Ma soeur avait quatre ans de plus que
moi: c'est toute une différence, quand
on est des enfants. Ses amies étaient
donc toutes trop vieilles pour être mes
amies.  Dit autrement, j'étais un bébé
pour elles.

Un jour, une des amies de ma soeur,
Esther ou Mance, était venue dans
notre petit salon. Il se passait quelque
chose d'inhabituel: Tout ce monde des
grands insistait pour l'entendre réciter
un poème.

C'était très beau. Sa voix était forte,
les émotions rebondissaient tout
autour, et moi j'avais éclaté de rire,
d'un fou-rire idiot, incontrôlable.
Je me demande même si nous
n'avions pas été quelques-uns à être
ainsi secoués par un rire étrange,
honteux, gênant
comme une puanteur.

Sans doute que ma mère avait félicité cette voisine pleine de talent dramatique. Je me souviens que cette fille avait quitté rapidement notre salon.  Je n'ose pas imaginer l'effet qu'elle a dû ressentir de provoquer le rire alors que son texte devait nous faire pleurer.

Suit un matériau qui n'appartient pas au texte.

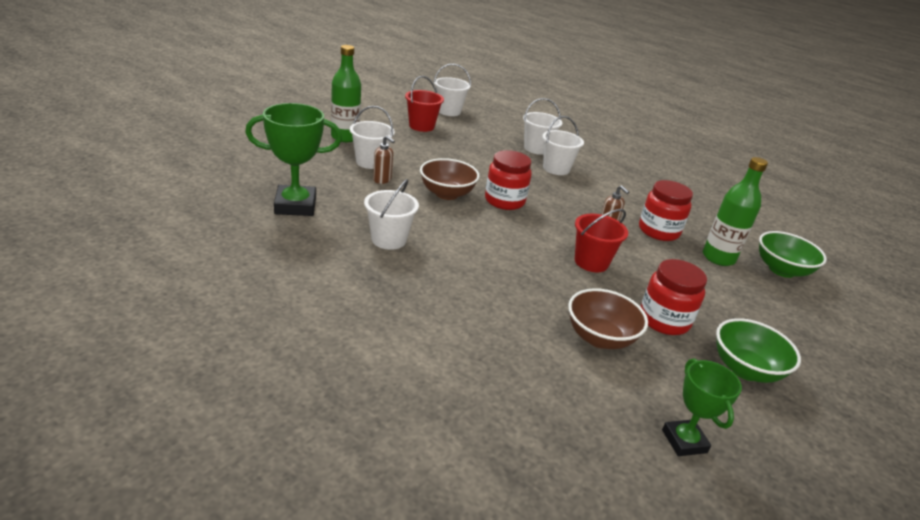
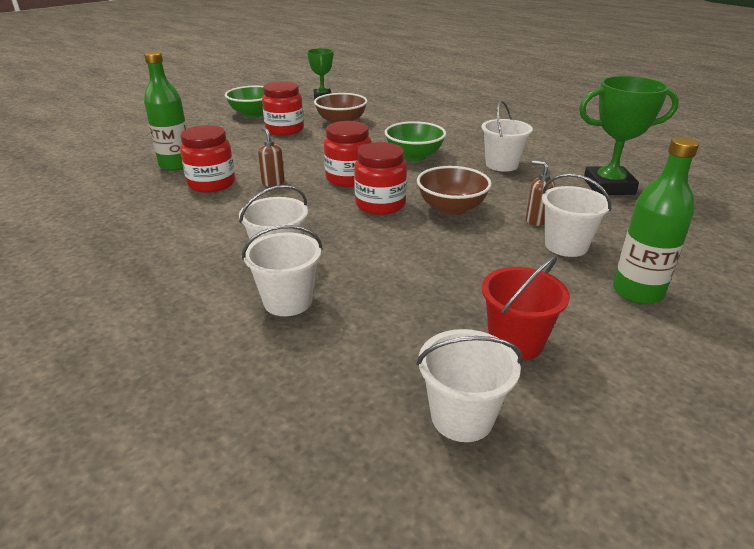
camera: 170 degrees left, 0 degrees up
(542, 230) = (348, 178): none -> red jar
(591, 262) = (314, 157): red bucket -> none
(781, 270) = (122, 159): green bowl -> green bowl (414, 156)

Maintenant, après toutes ces années, je sais bien qu'il n'y avait pas d'autre issue pour moi que la culbute dans ce rire nerveux pour m'éviter cette trop grande vague d'émotion, ce tsunami pour l'âme.

mercredi 1 juin 2011

Coups de vent

Alerte en majuscules:  avertissement
de vents violents et d'un orage.  Je
me suis dépêché d'aller promener
Charlot,  avant cette fin du monde
annoncée. Au bord du fleuve, les
vagues se culbutaient sur les rochers
et sur le muret du quai. Des nuages
gris-jaunes dérapaient à plein ciel,
direction nord-est.

Charlot s'est précipité pour boire,
avançant et reculant selon la cadence
des vagues. Le pire du mauvais temps
passait plus au nord. en noir foncé.
Pour le moment, rien à craindre
sur cette plage.

Dans le tapage et le fracas, le nez en
l'air,  on s'est promenés comme si
de rien n'était,  Une vraie fête.
De grands oiseaux, très haut dans
le ciel, se laissaient glisser.

C'est quand même extraordinaire,
ce privilège de vivre, vous ne trouvez pas?